* [Exercise brief]: Change "skálázható" to "méretezhető" in the lines between the line containing "Eredetileg az IBM" and the line containing "skálázható kvantumszámítógépekkel kapcsolatos", inclusive. Reproduce those lines with that change only and nothing else altered.
*** Begin section ***
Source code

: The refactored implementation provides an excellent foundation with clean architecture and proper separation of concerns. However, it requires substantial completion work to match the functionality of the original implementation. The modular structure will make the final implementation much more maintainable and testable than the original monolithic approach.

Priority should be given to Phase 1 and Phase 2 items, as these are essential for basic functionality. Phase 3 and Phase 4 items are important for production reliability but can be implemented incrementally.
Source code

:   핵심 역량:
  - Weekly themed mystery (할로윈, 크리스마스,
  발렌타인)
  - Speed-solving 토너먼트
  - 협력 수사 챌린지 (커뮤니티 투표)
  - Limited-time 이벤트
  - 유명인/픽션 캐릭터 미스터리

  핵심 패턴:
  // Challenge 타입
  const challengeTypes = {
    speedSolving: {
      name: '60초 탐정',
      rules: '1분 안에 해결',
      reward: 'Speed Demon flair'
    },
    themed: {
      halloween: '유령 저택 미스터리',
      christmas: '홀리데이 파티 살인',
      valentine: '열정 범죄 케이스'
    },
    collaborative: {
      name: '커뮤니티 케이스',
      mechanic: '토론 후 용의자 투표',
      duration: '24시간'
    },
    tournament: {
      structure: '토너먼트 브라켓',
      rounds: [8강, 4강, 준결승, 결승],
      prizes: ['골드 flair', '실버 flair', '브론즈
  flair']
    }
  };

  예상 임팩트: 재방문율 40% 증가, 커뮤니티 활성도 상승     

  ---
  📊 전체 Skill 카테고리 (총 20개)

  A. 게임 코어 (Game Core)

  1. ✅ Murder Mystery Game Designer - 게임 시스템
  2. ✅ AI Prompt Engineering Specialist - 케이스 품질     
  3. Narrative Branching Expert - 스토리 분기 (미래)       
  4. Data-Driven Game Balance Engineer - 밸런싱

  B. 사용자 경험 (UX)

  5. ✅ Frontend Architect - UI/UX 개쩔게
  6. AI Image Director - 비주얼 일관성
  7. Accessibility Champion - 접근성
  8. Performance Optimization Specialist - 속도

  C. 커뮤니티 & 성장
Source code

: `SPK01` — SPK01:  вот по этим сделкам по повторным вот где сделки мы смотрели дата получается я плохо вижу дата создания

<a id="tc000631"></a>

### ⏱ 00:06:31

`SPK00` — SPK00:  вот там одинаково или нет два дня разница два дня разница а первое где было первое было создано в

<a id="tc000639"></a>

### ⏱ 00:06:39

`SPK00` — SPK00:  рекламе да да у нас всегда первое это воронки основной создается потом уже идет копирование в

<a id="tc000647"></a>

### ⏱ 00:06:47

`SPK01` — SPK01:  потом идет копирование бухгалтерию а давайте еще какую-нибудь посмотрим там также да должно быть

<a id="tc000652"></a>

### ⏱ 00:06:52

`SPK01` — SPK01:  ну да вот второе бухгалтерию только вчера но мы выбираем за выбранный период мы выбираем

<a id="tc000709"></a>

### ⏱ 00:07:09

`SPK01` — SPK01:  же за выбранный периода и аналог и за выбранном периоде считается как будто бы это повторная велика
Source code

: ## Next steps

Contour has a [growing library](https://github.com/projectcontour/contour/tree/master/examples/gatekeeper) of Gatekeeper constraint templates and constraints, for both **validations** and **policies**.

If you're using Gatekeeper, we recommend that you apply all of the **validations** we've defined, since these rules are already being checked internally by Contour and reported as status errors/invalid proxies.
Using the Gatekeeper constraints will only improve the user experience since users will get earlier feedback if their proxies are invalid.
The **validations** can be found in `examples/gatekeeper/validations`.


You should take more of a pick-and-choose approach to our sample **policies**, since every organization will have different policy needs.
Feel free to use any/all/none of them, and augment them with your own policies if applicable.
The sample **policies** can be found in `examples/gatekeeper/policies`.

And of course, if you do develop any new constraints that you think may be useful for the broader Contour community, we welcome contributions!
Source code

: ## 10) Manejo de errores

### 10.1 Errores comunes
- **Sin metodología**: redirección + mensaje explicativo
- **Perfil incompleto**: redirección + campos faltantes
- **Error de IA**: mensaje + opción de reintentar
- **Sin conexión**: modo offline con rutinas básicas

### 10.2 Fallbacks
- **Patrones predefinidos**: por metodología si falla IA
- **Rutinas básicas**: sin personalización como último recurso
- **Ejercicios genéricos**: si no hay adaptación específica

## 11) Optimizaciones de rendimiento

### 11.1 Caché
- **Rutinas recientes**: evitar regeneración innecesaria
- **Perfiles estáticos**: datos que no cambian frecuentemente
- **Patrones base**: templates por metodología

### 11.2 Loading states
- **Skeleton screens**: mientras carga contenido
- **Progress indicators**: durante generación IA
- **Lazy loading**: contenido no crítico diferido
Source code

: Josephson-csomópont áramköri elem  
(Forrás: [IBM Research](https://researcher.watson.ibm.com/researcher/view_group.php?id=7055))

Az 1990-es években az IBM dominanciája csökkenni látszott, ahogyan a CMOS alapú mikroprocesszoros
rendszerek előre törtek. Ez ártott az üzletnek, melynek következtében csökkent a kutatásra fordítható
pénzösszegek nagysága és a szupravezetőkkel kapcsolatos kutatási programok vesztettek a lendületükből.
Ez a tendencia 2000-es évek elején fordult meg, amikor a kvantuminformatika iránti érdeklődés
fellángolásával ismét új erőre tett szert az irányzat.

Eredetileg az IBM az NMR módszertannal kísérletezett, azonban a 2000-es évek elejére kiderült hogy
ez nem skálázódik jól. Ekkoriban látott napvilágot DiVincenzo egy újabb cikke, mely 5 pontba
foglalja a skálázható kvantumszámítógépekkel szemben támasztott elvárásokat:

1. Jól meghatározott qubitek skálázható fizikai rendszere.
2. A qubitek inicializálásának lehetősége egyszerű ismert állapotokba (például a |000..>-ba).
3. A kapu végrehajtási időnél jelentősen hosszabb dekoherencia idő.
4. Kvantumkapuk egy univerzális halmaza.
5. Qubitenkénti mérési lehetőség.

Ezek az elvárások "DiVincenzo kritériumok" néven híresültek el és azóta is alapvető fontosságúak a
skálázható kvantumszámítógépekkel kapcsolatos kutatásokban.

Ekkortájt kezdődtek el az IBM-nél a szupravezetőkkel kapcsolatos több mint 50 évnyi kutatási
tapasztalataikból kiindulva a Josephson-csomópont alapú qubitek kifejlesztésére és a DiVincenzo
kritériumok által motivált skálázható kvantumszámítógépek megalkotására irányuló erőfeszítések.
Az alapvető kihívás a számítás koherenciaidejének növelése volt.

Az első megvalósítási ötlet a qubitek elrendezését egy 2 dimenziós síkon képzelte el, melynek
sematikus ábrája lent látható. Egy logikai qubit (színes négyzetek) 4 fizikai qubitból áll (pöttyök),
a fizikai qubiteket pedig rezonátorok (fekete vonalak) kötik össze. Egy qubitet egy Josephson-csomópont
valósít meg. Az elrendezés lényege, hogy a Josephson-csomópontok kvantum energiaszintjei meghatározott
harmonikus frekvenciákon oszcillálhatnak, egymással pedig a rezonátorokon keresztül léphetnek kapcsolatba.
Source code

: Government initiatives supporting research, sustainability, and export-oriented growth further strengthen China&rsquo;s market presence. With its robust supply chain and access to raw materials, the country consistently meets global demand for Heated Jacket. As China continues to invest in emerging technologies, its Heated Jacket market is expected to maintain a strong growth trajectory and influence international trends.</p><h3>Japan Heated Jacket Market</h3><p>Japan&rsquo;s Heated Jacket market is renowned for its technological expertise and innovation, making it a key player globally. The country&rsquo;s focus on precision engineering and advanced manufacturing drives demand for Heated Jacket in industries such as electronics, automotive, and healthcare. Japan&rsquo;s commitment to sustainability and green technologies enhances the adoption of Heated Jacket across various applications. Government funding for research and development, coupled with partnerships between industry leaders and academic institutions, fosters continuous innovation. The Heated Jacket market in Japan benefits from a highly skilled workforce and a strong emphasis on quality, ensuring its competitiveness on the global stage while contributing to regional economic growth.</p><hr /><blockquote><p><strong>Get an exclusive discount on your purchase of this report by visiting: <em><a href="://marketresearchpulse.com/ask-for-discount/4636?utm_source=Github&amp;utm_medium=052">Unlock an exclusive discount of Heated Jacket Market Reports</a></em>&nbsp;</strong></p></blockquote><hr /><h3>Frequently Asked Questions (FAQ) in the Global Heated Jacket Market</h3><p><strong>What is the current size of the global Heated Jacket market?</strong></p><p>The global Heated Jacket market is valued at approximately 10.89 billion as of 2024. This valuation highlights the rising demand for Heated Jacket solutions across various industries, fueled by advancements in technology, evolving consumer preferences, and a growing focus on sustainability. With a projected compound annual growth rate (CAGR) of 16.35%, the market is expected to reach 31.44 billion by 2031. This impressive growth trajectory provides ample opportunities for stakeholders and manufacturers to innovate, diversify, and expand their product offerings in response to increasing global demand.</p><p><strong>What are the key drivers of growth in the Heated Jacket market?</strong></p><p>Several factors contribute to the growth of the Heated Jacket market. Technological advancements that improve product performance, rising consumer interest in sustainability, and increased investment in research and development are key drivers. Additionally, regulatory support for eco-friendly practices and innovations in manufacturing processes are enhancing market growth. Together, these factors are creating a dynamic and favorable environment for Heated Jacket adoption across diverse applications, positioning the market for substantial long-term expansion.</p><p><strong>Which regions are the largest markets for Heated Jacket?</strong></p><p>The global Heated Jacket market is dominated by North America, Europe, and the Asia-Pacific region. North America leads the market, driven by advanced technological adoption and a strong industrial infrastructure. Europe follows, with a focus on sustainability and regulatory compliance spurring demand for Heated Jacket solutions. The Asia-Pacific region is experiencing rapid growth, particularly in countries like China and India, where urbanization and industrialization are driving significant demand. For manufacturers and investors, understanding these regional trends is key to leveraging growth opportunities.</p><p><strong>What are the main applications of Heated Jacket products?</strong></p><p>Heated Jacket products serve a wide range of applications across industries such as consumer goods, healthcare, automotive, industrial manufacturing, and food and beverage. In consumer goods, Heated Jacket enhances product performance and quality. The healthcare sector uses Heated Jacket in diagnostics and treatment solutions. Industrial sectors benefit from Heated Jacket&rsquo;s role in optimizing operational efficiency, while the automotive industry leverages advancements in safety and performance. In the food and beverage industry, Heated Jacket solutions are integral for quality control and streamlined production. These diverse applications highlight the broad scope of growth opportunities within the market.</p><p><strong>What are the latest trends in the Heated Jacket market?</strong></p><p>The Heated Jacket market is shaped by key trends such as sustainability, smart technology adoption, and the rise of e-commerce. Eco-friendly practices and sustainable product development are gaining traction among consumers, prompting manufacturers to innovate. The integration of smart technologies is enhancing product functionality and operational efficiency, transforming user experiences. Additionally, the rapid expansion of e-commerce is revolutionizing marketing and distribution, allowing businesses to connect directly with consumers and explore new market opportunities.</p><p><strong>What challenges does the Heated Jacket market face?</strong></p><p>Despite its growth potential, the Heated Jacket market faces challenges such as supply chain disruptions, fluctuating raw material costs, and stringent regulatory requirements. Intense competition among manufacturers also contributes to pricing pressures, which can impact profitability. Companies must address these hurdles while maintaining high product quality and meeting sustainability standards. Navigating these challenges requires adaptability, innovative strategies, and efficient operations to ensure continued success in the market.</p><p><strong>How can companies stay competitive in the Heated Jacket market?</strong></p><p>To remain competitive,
*** End section ***
* [Result for this exercise]:
Eredetileg az IBM az NMR módszertannal kísérletezett, azonban a 2000-es évek elejére kiderült hogy
ez nem skálázódik jól. Ekkoriban látott napvilágot DiVincenzo egy újabb cikke, mely 5 pontba
foglalja a méretezhető kvantumszámítógépekkel szemben támasztott elvárásokat:

1. Jól meghatározott qubitek méretezhető fizikai rendszere.
2. A qubitek inicializálásának lehetősége egyszerű ismert állapotokba (például a |000..>-ba).
3. A kapu végrehajtási időnél jelentősen hosszabb dekoherencia idő.
4. Kvantumkapuk egy univerzális halmaza.
5. Qubitenkénti mérési lehetőség.

Ezek az elvárások "DiVincenzo kritériumok" néven híresültek el és azóta is alapvető fontosságúak a
méretezhető kvantumszámítógépekkel kapcsolatos kutatásokban.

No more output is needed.